*EXERCISE DESCRIPTION:*
Return each line below in which the word "smallest" appears, reproduced in full and without alteration.

*MATERIALS PROVIDED:*
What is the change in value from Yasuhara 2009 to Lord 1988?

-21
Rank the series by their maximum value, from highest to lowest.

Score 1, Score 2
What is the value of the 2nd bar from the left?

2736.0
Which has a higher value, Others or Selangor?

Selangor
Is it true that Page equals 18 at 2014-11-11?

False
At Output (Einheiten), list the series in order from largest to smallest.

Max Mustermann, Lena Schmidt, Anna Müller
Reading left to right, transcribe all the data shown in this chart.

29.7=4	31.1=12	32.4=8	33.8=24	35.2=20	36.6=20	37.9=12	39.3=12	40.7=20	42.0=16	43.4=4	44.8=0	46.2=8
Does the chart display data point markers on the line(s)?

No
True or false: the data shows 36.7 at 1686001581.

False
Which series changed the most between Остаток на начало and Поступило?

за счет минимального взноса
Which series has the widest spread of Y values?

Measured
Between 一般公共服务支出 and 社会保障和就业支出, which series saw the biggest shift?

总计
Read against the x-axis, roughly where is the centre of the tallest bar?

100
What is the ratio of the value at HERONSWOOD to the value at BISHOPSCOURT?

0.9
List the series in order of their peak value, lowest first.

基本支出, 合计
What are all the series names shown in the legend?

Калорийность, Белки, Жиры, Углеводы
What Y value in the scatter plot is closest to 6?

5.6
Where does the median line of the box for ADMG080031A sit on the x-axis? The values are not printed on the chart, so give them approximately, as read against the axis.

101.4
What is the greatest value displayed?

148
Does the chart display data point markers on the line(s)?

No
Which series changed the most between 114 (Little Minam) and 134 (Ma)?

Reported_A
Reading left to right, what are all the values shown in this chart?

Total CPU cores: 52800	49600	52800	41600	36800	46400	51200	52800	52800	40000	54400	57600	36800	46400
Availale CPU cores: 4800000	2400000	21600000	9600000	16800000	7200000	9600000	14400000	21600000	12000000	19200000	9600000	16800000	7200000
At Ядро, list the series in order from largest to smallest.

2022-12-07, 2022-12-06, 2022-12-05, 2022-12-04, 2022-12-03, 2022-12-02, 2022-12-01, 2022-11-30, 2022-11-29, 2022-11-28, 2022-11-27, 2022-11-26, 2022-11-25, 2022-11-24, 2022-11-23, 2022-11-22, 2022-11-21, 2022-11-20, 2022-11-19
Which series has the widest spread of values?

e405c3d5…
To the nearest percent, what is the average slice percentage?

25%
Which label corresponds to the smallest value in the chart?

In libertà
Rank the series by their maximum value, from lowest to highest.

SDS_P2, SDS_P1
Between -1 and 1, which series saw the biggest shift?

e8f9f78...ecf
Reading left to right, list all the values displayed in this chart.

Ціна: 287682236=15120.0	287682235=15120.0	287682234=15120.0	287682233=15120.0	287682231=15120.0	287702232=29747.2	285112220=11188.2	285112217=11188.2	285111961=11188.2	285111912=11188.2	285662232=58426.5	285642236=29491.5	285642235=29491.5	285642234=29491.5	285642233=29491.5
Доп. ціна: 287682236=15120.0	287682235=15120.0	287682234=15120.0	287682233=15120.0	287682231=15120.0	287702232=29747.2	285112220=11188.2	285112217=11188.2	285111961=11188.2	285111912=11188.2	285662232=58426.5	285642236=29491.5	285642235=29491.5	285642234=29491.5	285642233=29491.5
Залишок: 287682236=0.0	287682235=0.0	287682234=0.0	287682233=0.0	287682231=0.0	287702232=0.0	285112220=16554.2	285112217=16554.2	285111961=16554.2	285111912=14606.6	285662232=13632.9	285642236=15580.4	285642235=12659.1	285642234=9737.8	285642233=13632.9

*RESPONSE AREA:*
At Output (Einheiten), list the series in order from largest to smallest.
At Ядро, list the series in order from largest to smallest.
Which label corresponds to the smallest value in the chart?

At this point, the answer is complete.